Não fazemos isto para os nossos amigos ou para o nosso grupinho, mas para as pessoas", diz Simão Rubim.

A interactividade com a plateia está sempre presente. "Depende das pessoas que estejam, da noite, do fait divers que estiver em voga na altura", acrescenta João Carracedo. "Muitos espectadores ficam com medo de os irmos buscar para fazer palhaçadas. Normalmente não levam a mal, porque e tudo brincadeira, mas já tivemos algumas situações complicadas." "Casamentos, pessoas a saírem a meio, padres que se sentiram insultados com as piadas contra a Igreja a dizer que iam preparar o nosso funeral, padres que se fartaram de rir e que nos deram a bênção, famosos, políticos, como Durão Barroso ou Mota Amaral, que se desunhou a rir... temos de tudo", recorda Manuel Mendes.

JUVENAL GARCÊS fundou a CTC com Mário Viegas, em 1990. Seis anos depois, quando o amigo morreu, assumiu a direcção. "O que me diria ele se estivesse aqui sentado?" A voz tornase embargada, a emoção enche-lhe os olhos, e deixa escapar, em tom baixo e humedecido: "Ficaria contente..."

Pelos corredores, ainda desertos, do Teatro Estúdio, em cada recanto encontrar-se um pouco da memória de Mário Viegas.
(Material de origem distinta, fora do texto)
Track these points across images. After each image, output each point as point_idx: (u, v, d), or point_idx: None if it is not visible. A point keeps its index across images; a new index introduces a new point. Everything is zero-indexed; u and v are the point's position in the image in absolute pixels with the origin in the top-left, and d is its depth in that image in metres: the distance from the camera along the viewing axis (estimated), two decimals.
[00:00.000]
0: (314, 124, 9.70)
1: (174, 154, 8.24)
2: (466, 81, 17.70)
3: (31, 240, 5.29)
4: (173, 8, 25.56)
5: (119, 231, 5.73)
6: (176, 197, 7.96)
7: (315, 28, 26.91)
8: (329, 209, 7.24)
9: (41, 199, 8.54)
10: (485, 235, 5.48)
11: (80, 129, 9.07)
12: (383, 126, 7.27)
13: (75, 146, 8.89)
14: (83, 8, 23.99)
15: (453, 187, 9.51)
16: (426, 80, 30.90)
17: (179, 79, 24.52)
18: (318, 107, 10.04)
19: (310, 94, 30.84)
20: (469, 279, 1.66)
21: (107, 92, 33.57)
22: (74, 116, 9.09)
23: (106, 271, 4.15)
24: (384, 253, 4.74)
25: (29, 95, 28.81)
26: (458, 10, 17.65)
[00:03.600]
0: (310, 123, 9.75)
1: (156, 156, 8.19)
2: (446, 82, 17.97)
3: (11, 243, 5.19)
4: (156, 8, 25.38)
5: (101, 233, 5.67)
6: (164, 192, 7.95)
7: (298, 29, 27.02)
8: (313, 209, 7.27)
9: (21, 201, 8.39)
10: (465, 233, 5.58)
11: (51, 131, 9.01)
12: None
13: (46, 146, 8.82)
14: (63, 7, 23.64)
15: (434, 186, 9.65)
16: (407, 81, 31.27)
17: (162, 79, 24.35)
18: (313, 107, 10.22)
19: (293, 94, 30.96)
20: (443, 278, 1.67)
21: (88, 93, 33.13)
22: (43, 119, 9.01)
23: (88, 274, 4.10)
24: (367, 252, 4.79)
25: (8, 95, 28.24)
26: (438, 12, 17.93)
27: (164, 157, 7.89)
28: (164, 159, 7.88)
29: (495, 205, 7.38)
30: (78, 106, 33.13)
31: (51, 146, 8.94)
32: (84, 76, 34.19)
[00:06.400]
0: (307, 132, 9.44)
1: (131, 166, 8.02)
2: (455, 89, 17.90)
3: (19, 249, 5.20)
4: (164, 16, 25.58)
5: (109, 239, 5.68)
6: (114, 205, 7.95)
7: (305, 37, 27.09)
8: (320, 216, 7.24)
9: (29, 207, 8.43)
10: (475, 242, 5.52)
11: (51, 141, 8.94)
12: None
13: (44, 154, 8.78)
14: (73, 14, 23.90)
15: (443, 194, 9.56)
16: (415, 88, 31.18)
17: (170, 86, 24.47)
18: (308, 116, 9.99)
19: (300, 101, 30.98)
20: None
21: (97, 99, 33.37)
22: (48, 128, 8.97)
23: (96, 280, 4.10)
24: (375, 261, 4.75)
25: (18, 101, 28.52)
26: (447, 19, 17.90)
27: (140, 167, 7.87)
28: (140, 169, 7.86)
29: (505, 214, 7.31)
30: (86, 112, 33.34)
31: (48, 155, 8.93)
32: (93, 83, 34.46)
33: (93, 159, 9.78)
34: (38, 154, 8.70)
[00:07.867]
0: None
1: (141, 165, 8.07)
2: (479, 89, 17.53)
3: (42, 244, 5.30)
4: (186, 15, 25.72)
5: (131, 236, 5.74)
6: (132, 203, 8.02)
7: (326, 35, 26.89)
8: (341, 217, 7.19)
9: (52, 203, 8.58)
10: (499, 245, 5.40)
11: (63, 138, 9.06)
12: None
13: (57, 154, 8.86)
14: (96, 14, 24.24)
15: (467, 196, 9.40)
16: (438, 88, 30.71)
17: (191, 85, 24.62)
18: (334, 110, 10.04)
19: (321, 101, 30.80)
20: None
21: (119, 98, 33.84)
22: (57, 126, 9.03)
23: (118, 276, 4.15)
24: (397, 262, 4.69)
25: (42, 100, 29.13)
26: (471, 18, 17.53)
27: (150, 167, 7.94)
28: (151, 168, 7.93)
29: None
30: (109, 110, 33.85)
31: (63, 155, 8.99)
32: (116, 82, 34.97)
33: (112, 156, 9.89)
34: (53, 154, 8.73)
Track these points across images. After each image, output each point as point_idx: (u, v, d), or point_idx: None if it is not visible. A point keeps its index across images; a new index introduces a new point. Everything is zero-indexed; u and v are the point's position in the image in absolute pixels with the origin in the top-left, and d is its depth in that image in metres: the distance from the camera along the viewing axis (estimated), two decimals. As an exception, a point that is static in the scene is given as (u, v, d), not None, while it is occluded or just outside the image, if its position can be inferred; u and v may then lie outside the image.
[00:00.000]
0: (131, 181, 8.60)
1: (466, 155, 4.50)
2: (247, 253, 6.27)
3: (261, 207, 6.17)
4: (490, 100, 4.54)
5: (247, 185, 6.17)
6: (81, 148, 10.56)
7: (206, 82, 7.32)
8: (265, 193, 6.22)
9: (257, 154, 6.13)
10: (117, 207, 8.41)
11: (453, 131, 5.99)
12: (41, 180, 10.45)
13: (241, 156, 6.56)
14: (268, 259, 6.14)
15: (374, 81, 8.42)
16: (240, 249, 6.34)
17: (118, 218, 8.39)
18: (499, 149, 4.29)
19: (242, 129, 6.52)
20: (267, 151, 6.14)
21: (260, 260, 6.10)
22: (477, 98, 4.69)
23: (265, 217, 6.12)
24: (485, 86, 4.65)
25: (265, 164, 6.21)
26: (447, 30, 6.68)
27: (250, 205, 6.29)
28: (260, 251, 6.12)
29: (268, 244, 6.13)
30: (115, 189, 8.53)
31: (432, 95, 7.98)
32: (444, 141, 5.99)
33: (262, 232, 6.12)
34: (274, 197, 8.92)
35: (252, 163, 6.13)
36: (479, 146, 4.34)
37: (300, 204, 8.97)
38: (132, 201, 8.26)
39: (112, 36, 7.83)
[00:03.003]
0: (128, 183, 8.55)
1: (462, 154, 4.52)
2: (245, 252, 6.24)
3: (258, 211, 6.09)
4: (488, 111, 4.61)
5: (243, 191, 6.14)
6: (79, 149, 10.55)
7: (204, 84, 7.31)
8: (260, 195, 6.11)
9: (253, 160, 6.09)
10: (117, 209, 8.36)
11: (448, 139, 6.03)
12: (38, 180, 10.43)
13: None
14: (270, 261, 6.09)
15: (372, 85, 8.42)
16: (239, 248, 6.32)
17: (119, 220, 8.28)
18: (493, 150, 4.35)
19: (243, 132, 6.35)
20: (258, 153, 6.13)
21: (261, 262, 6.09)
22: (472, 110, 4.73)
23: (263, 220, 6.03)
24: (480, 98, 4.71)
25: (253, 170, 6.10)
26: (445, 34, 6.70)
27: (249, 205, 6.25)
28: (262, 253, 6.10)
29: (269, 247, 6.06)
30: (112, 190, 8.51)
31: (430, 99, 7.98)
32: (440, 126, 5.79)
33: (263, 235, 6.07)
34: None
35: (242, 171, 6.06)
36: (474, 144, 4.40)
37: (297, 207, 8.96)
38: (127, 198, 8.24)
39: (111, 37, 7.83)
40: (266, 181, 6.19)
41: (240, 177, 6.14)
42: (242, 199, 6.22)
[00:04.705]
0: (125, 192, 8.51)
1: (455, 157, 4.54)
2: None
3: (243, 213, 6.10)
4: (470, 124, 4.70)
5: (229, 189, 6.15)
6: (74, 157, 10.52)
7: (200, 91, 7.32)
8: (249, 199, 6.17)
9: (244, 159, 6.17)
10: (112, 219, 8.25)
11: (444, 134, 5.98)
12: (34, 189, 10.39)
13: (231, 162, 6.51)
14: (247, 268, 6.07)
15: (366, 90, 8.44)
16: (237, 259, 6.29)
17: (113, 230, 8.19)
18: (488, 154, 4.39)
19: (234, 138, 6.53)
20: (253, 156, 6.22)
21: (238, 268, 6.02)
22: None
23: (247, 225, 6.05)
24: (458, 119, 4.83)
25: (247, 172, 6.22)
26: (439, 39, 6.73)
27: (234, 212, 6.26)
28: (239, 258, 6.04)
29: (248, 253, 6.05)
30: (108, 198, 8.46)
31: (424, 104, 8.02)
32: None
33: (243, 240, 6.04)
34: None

Rita Lello, uma das mais antigas do grupo e actualmente protagonista em As Vampiras Lésbicas de Sodoma - um cabaret clássico que parodia o thriller e o terror -, que já vai no terceiro ano em cena, conheceu Mário ainda pequena.

"Estive cá com ele até aos 16 anos, depois andei por aí, e regressei com as Vampiras. O que se faz aqui tem sempre um cunho de sensibilidade, de transmissão de um olhar para o mundo, que hoje é o olhar do Juvenal, fragmentado, generoso, caótico, satírico, cáustico.

Onde se sente mais a presença do Mário aqui? Ele queria exprimir e exercer a sua sensibilidade sem a tutela de ninguém. Mesmo que cá não esteja, está, e conseguiu-o."

Juvenal sorri. "O Mário dizia muitas vezes: 'Não quero ficar na rua da PIDE, não quero!' E não ficou - estamos de costas para ela!"

Fundador Mário viegas, actor, encenador e director teatral, morreu num dia de mentiras, 1 de Abril de 1996, há 12 anos. A Companhia Teatral do Chiado funciona desde a sua criação, em 1990, na sala Teatro Estúdio - que hoje tem o nome do fundador -, quando a Câmara Municipal de Lisboa, então presidida por Jorge Sampaio, lhe cedeu uma das salas do Teatro Municipal do S. Luiz. Após o falecimento do Mário Viegas, Juvenal Garcês assumiu a direcção artística e geral. A Companhia Teatral do Chiado estreou-se no dia 16 de Novembro de 1990, no Seixal.